Китти удалось убедить отца, что такая ночная жизнь не может долго продолжаться, и она недостойна его. Он написал старым знакомым в Лондон, и репутация крупного ученого позволила ему получить место помощника директора Британского музея. Эта должность плохо оплачивалась, но по крайней мере, ему предоставили квартиру.
Поэтому однажды утром Эми с помощью молотка сорвала доски, и судебный исполнитель смог попасть в дом. Но Джеймс Хунт, давно зарившийся на Сент-Альбан, разочаровался в нем, и остров приобрел нотариус, как было и после смерти сэра Джонатана.
Сэр Джон, леди Гарриэтта и Китти уехали в Лондон в июне, в понедельник после полудня, на большой дорожной карете. Они взяли с собой Нессу, уже превратившуюся из девочки в юную девушку. Погода стояла чудесная, море было спокойным, вовсю цвели рододендроны. Эми не захотела покидать Ирландию. Она ушла накануне вечером с небольшим узелком в руке. Китти видела из окна своей комнаты, как ее силуэт постепенно растворялся в сумерках. В тот момент, когда она ступила на дамбу, к ней присоединился небольшой сгусток красного с белым пламени – это был Уагу. Они вместе исчезли в надвигающейся темноте.
Нельзя сказать, что сэр Джон был сильно опечален, так как он спас главное: свою картотеку. Кроме того, он снова получил доступ к табличкам Шумеров. Проведя год затворником, он заметно пополнел и с трудом застегивал жилет. Он страдал астмой в легкой форме.

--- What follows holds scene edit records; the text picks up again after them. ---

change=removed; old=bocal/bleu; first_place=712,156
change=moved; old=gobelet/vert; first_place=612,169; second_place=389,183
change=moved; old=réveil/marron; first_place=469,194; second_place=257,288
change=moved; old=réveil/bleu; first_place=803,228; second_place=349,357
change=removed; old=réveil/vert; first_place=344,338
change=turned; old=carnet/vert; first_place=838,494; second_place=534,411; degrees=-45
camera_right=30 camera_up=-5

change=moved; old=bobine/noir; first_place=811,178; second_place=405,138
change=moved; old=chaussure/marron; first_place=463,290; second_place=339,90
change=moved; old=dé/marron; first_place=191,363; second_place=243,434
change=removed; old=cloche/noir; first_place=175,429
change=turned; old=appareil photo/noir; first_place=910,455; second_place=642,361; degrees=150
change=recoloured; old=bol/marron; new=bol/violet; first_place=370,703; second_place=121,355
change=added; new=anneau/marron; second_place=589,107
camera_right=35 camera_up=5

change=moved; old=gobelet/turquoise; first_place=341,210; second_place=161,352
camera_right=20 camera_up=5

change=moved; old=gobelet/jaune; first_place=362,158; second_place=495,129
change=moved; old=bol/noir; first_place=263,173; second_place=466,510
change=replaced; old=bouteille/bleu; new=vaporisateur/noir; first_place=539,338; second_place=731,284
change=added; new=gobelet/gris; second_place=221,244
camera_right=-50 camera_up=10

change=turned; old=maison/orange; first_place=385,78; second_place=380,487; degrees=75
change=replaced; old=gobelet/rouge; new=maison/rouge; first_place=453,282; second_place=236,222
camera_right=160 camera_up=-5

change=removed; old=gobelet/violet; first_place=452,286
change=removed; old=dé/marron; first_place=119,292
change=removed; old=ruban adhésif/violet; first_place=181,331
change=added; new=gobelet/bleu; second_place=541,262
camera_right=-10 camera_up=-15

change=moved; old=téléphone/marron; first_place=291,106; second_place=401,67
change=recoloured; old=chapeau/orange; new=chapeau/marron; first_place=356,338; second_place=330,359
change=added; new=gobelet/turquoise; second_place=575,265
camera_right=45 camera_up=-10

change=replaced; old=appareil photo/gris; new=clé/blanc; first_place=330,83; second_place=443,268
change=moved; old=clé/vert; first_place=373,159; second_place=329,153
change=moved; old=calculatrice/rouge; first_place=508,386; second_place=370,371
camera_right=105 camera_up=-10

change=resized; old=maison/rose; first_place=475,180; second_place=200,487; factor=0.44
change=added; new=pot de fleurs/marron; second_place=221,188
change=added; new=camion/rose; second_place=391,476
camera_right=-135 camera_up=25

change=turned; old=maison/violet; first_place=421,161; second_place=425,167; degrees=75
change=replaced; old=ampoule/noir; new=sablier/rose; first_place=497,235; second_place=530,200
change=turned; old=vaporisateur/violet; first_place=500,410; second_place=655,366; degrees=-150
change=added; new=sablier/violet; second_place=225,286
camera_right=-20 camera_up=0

Леди Гарриэтта лучилась радостью. За несколько дней до отъезда, когда она поднималась к себе, она встретила Даму, впервые не поднимавшуюся вместе с ней, а спускавшуюся. И Дама с улыбкой протянула ей голенького младенца. Это был мальчик. Она решила взять его с собой в Лондон. В дальнейшем он всегда оставался с ней, и он рос. Кроме нее, никто этого мальчика не видел.
Китти, посвятившая всю жизнь служению другим, до самого последнего дня заботилась о своих двух больших детях – отце и матери.
Нотариус заколотил дом и закрыл остров. По его заказу поперек дамбы установили тяжелую решетку, на которой висели три больших замка. Но он не стал вешать запоры на башню, возвышавшуюся над лестницей у Американского порта. В салоне сэр Джонатан остался в одиночестве со своей лошадью. Как и остров, он замер в ожидании.
Меня с детства заворожила эта история. Остров, белый дом, сэр Джонатан, Гризельда. Может быть, мне нужно было отправиться в Ирландию на поиски их следов? Но я боялась разрушить мои мечты. Прошли годы, и я все же решилась.
Я повидала нотариуса. Сегодняшнего. Он по-прежнему носит фамилию Колум. И удивительным образом походит на своего предка, портрет которого висит в его конторе. Поменялись только одежда и очки. У нынешнего Колума они из пластмассы. Остров уже не принадлежит ему. Но он показал мне его на карте. Отправившись туда, я нашла дорогу к острову и развалины мельницы. И конечно, дамбу. Пройдя по ней, я нашла остров. Замков на решетке не было.
Оленка де ВЕЕР
Париж, 7 июля 1974 г.
Перевод с французского Игоря НАЙДЕНКОВА.